Can I be honest? I have been avoiding writing a post lately. As a writer, there are times when you don't want to write. You don't think you have anything anyone wants or needs to read. My writing is a lot like my prayer life sometimes. I don't want to pray about that thing. I don't want to take that question or questions to God which leaves a lump in my throat. I just want to sweep it under the pretty colorful rug in our living room.

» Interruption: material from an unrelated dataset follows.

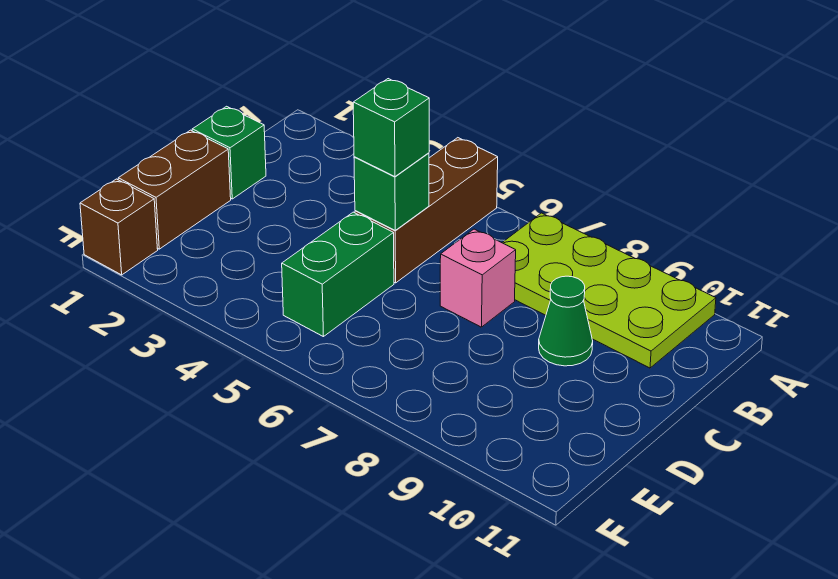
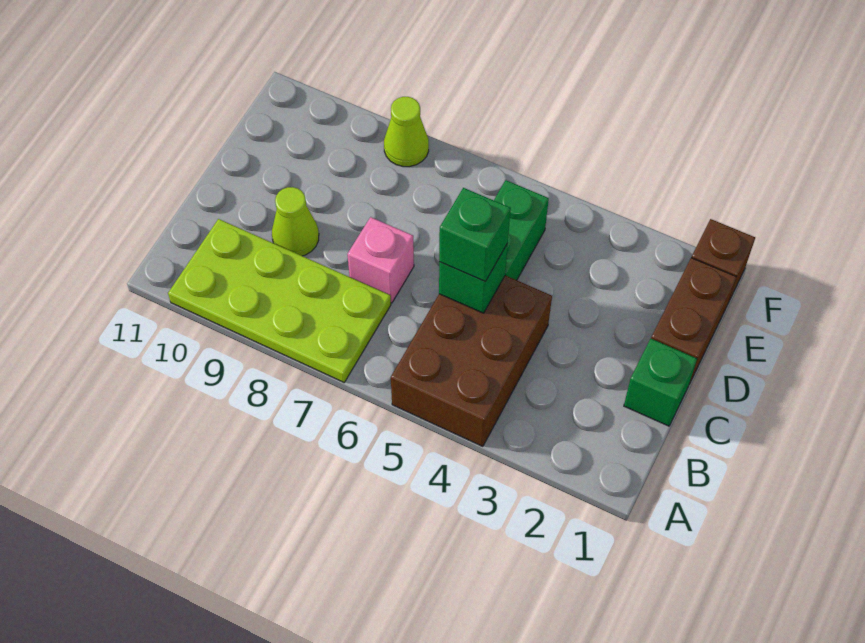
brown brick A5:C5 level 1 -> brown brick A4:C5 level 1
green cone C9 level 1 -> lime cone C9 level 1
none -> lime cone F8 level 1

I want to be that Christian who doesn't get angry when Comcast cable asks me the same question fifteen times expecting if they ask long enough my answer will differ from what it was thirty seconds ago. I want to be that Christian you know the one who's first thought is what does the Bible say about this, instead of chocolate can fix it I thought after losing our mom to cancer, everything else would be kept in perspective, and for the most part, I hope I have done that, but I had expectations of myself spiritually after the last almost five years. I thought my faith would grow. and while I have learned on a heart and soul level that God is good and compassionate, trust is not my immediate response to obstacles. I can "preach" grace with the best of them, but accepting, it resting in it myself has for me been tugging war for many years. I've been a bit silent on the blog for a while because I feel pressure or maybe it is pride wanting acceptance to impress or make my writing lighter for your reading. I know that is what many people want, and I truly get it. Life is hard enough, keep it simple. Keep it funny. It is coming,,but I need to ask you to give me grace for the journey I have been on for the last few years. I need time to let my soul catch up. Yes, I'm working on writing a book ever so slowly. Between working with the heavy cases of pregnancies unplanned. I find myself wanting to love well my 89-year old grandmother in her declining health. I owe her so much. I felt much the same way in the last year of my mom's life. Scared to stay by her side, but never wanting to do anything or be anywhere else if she wasn't. I don't want to have regrets wishing I had taken more time. So yes there have been many laughs during the unknowns. I've been challenged in my faith, invited to grow, built transparent and fun friendships. I have found people who want to know me, even before they discovered my last name. if my posts have had a sad tone over the last few years, it is probably because I have seen and experienced some sad. I haven't stopped loving or laughing. I haven't stopped praying or expecting to see God's glory. This week I studied the account of Jesus raising Lazarus from the dead in John 11. Before the miracle, this man's sisters told Jesus
Lord, if you had been here physically our brother, would not have died. They dd not grasp the fact that Jesus already knew what was going to happen, He knew what had already happened. Jesus knew the whole story... The sisters I believe thought as long Jesus was present, there would not be death or pain. As I reread the account last night the tears flowed even as I tried to suppress those. Unlike these sisters, I know Jesus is there, He was there, and He will be there. I also know that just because Jesus is with us, does not mean we won't see the pain of death, hurt, or abuse, because Jesus tasted all of it too. This does did not make the grief any less painful. What it does offer you and me is the comfort and love of Jesus in the pain. my own[ struggle has been since Jesus is with us I wonder why would God not choose to stop it? That is what faith really is, not avoiding questions, but believing God is great enough, to shine his glory and compassion in our pain. Jesus knew pain, so why would I think we would be exempt from it, if the Sinless Son of God, was subjected to suffering loss, and rejection Consider what question or hurt you fear inviting God into. and let go. It might not be once or twice and wax on wax off, kind of deal but together let us invite Jesus to be Lord and King over the pain. Many people believe it is wrong to ask God questions, I use to be one of those people, God does not forbid questions, nor should parents, but just as parents may allow questions, this does not mean all questions will be answered. God does not have to answer us, but that doesn't mean he does not allow us the freedom to ask Him. What funny serious or heartfelt, question would you desire to ask God if you believed you had the freedom to ask? Thanks for embracing the Sunsets even in the unanswered questions along the journey.